Meta features a new AI model that can label and track any object in a video as it moves. Segment Anything Model 2 (SAM 2) expands the capabilities of its predecessor, SAM, which was limited to images, and opens up new opportunities for video editing and analysis.
SAM 2’s real-time segmentation is a major technical advancement that could prove huge. It demonstrates how AI can process moving images and distinguish between on-screen elements even when they move in or out of frame.
Segmentation is the term for how software determines which pixels in an image belong to which objects. An AI assistant that can do this makes complex image processing or editing much easier. That was the breakthrough of Meta’s original SAM. SAM has helped segment sonar images of coral reefs, analyzed satellite images to aid in disaster relief efforts, and even analyzed cell phone images to detect skin cancer.
SAM 2 expands video capabilities, which is no small feat and wouldn’t have been possible until very recently. As part of SAM 2’s debut, Meta shared a database of 50,000 videos created to train the model. That’s on top of the 100,000 other videos Meta said it uses. Along with all the training data, real-time video segmentation requires a significant amount of computing power, so while SAM 2 is open and free right now, it likely won’t stay that way forever.
Segment success
With SAM 2, video editors would be able to isolate and manipulate objects within a scene more easily than with the limited capabilities of current editing software, and far beyond manually adjusting each frame. Meta anticipates that SAM 2 will also revolutionize interactive video. Users would be able to select and manipulate objects within live video or virtual spaces thanks to the AI model.
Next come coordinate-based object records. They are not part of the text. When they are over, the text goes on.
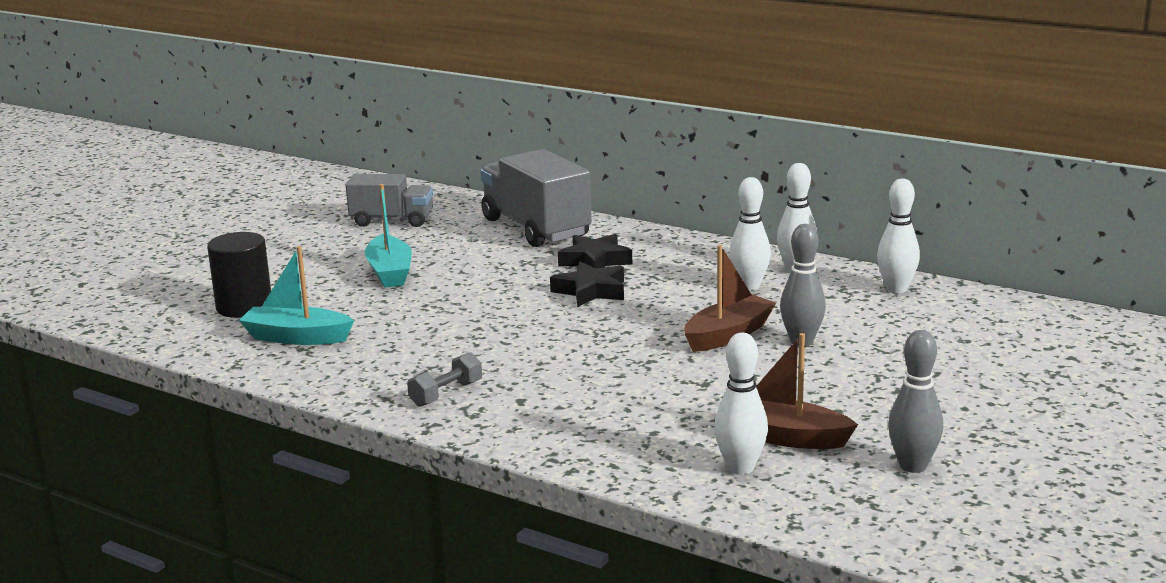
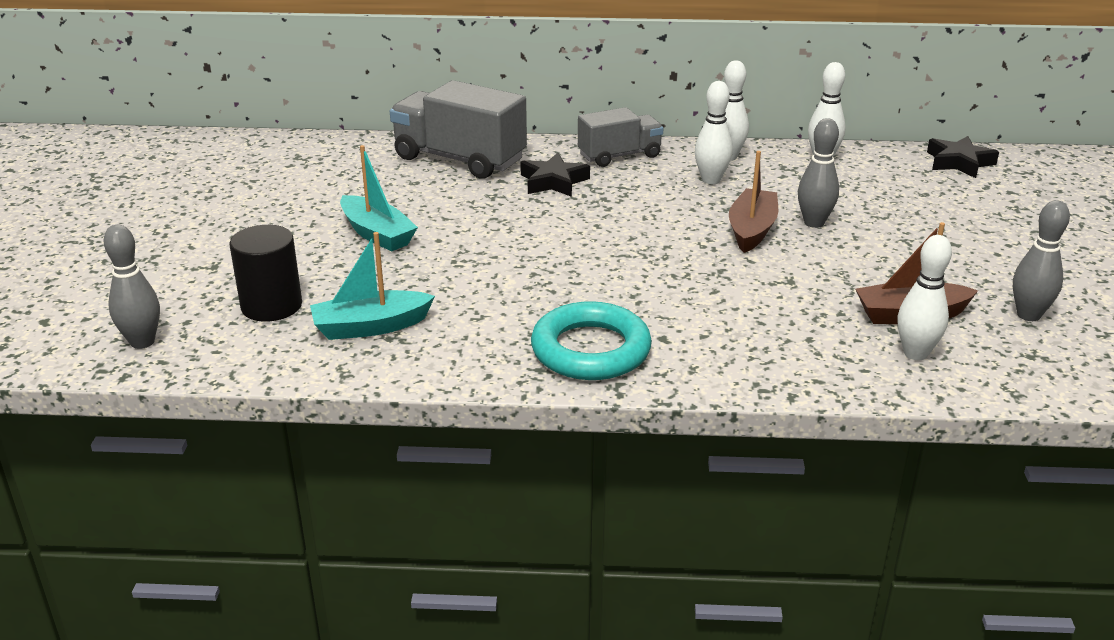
camera: 30 degrees left, 10 degrees up
(127, 311) = (142, 342): none -> grey bowling pin
(392, 221) = (310, 178): grey truck -> grey truck (619, 156)
(446, 394) = (590, 350): grey dumbbell -> turquoise ring
(591, 291) = (587, 213): black star -> black star (959, 162)

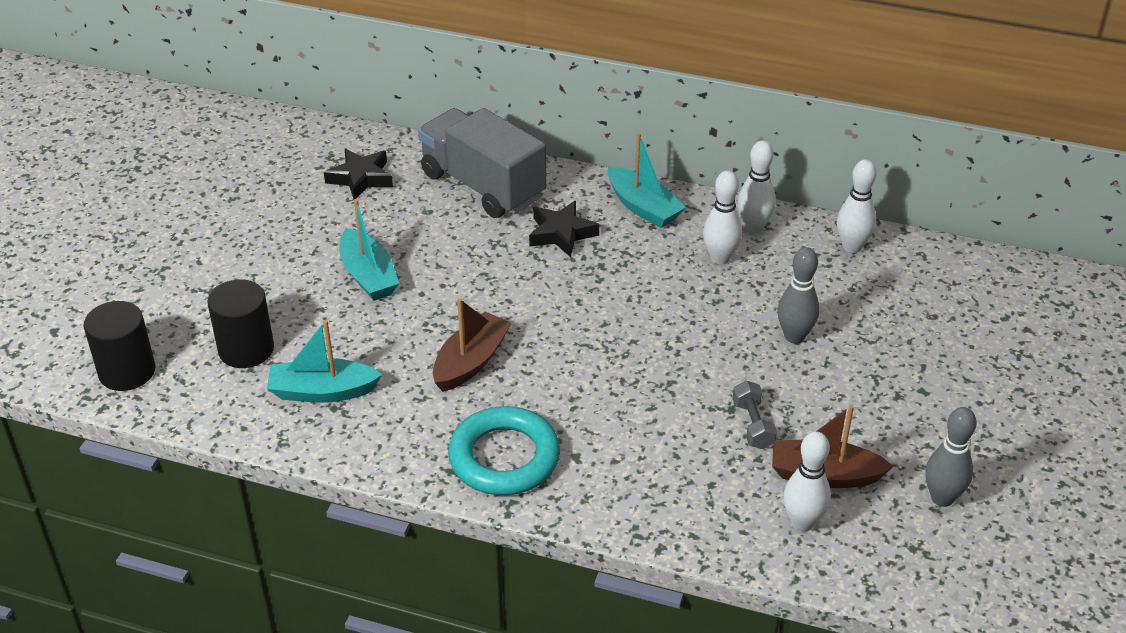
camera: 15 degrees right, 10 degrees up
(142, 342) = (127, 371): grey bowling pin -> black cylinder
(619, 156) = (643, 207): grey truck -> turquoise boat
(751, 230) = (726, 335): brown boat -> brown boat (471, 362)
(819, 289) = (753, 425): none -> grey dumbbell
(959, 162) = (996, 277): black star -> black star (361, 178)

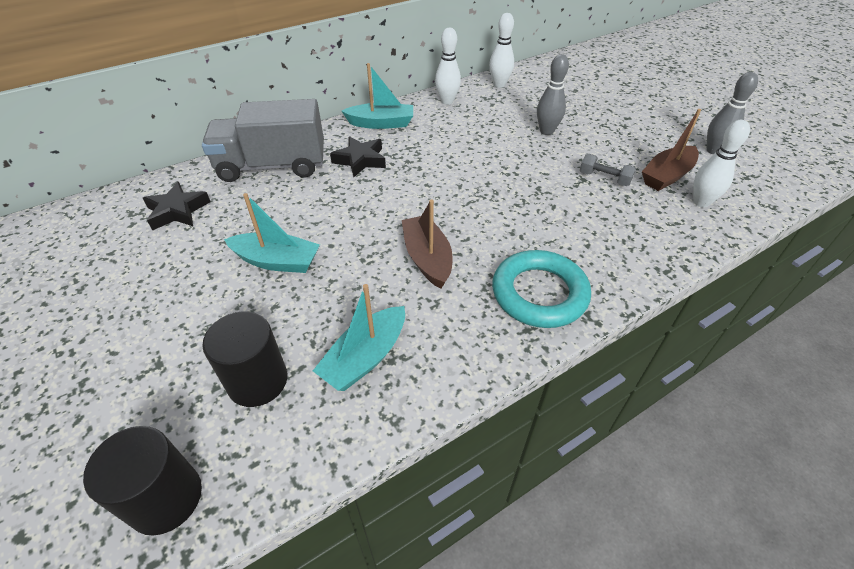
camera: 50 degrees left, 5 degrees up
(720, 258) = (456, 122): white bowling pin -> none

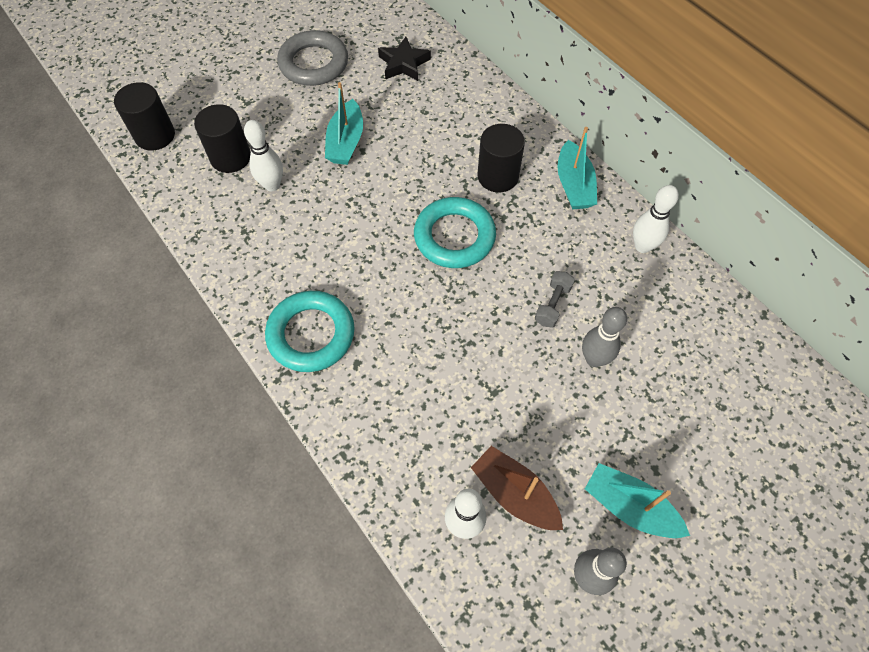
camera: 85 degrees right, 15 degrees up
(125, 289) = (314, 63): none -> grey ring
(272, 166) = (477, 110): grey truck -> none
(360, 160) = (498, 176): black star -> black cylinder
(365, 357) = (247, 215): turquoise boat -> turquoise boat (629, 507)
(425, 189) = (454, 237): none -> turquoise ring
(427, 258) = (353, 246): brown boat -> none
(499, 85) = (707, 306): white bowling pin -> white bowling pin (272, 185)
(604, 178) = (498, 416): grey dumbbell -> grey dumbbell (552, 305)

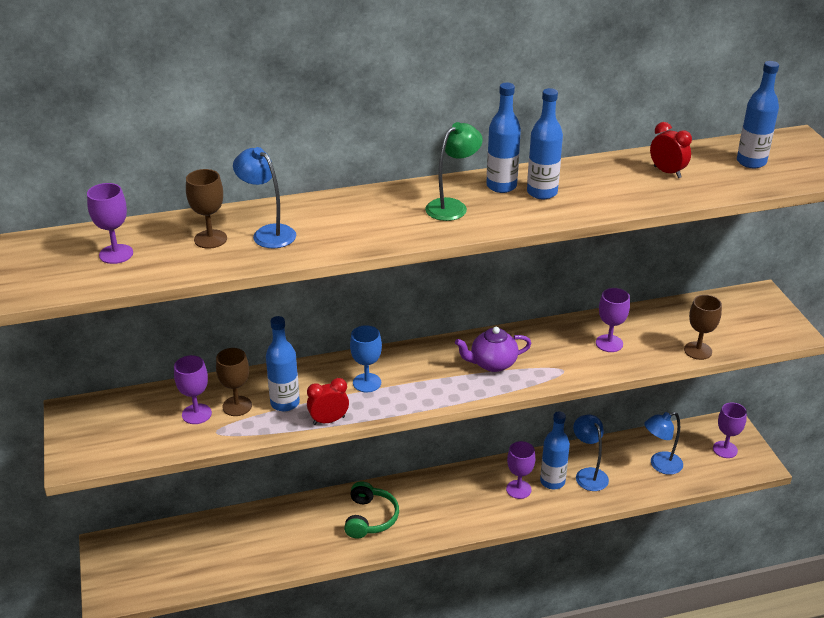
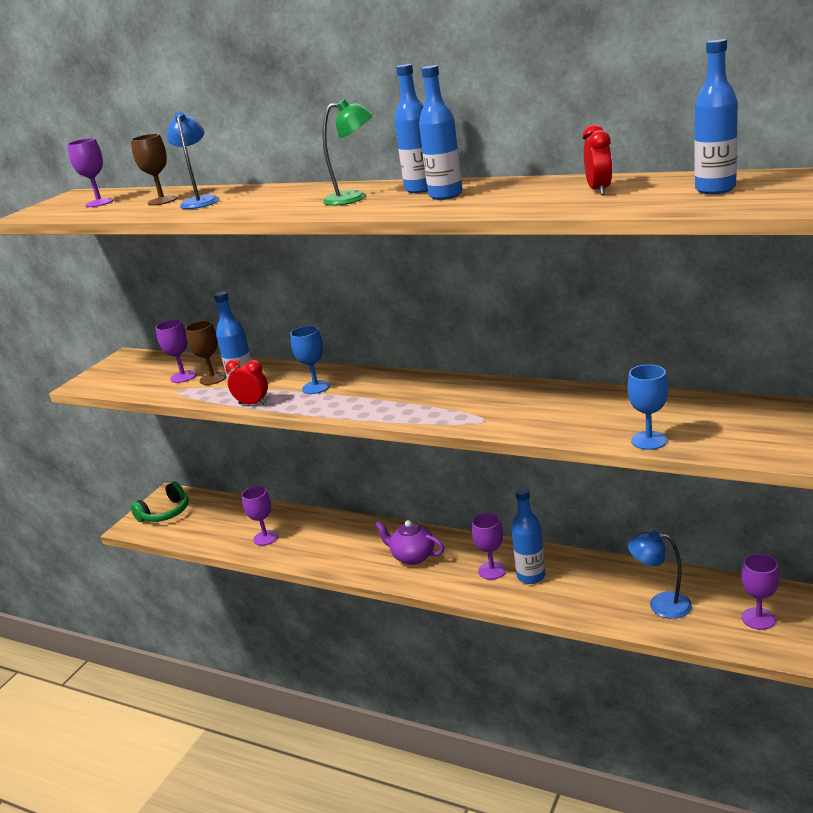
camera: 45 degrees right, 10 degrees down
(370, 518) = (347, 544): green headphones -> green headphones (165, 513)
(492, 364) = (431, 399): purple teapot -> purple teapot (412, 557)
(588, 474) = (573, 584): blue lamp -> none
(609, 343) = (562, 411): purple goblet -> purple goblet (265, 538)
(698, 350) = (649, 440): brown goblet -> blue goblet

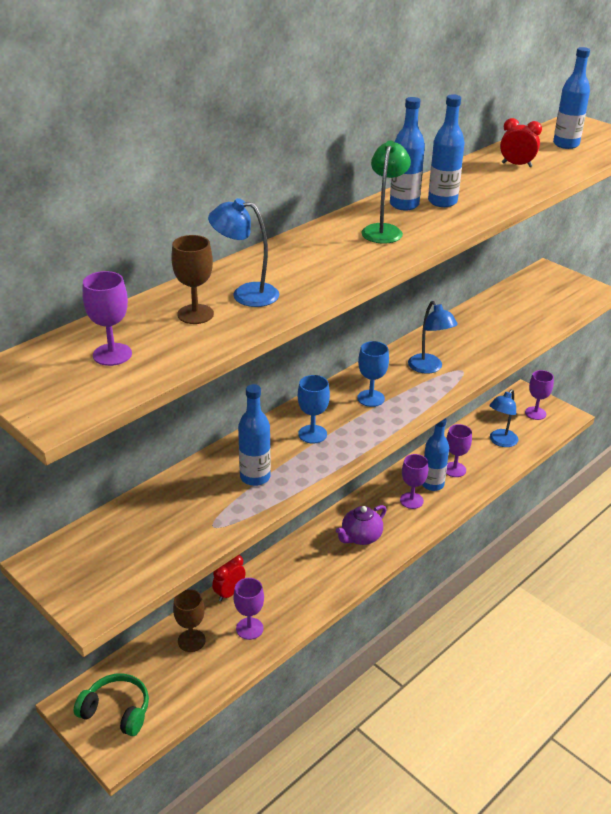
camera: 75 degrees left, 10 degrees up
(165, 513) = (116, 711): green headphones -> green headphones turned 45 degrees counterclockwise
(183, 377) = (179, 517): purple goblet -> purple goblet (454, 469)
(212, 379) = (212, 496): brown goblet -> brown goblet (191, 640)
(252, 404) = (309, 478): red clock -> red clock (229, 593)
(472, 404) = (429, 368): none -> blue lamp
(649, 440) = (544, 324): blue goblet -> blue goblet (371, 398)

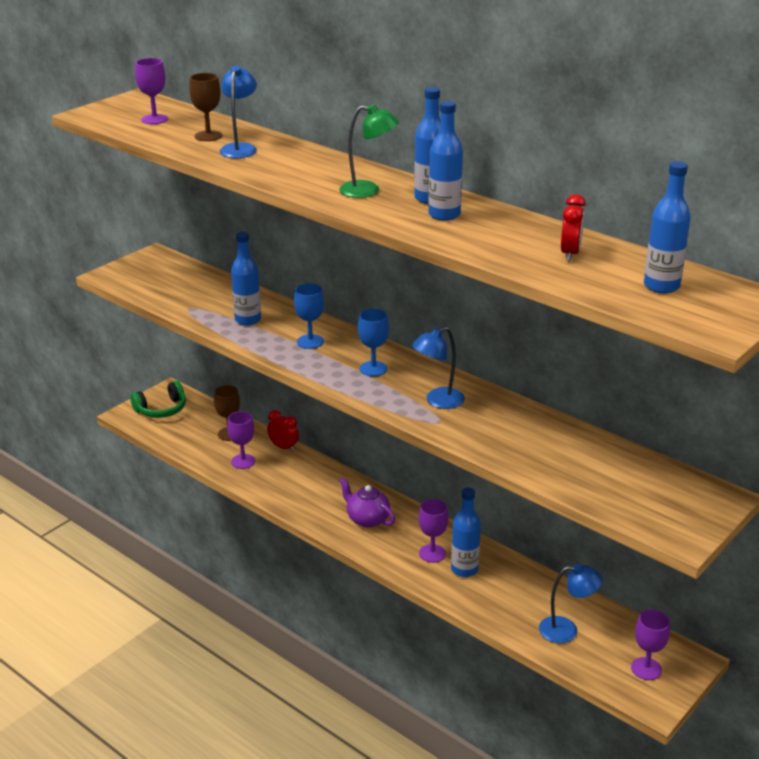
camera: 85 degrees right, 5 degrees down
(116, 711) = (161, 409): green headphones -> green headphones turned 45 degrees clockwise
(454, 469) = (497, 588): purple goblet -> none
(500, 442) = (567, 630): blue lamp -> blue lamp turned 150 degrees clockwise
Meta believes that SAM 2 could also play a crucial role in the development and training of machine vision systems, particularly in autonomous vehicles. Accurate and efficient object tracking is essential for these systems to safely interpret and navigate their environments. SAM 2’s capabilities could speed up the process of annotating visual data, providing high-quality training data for these AI systems.
Much of the excitement about AI video revolves around generating videos from text prompts. Models like Sora, Runway, and OpenAI’s Google Veo are getting a lot of attention for a reason. Still, the kind of editing capabilities offered by SAM 2 could play an even bigger role in bringing AI to video creation.
And while Meta may have a head start now, other AI video developers are interested in producing their own version. For example, Google’s recent research has led to video summarization and object recognition features that it’s testing on YouTube. Adobe and its Firefly AI tools also focus on photo and video editing, and include content-aware fill and automatic reframing features.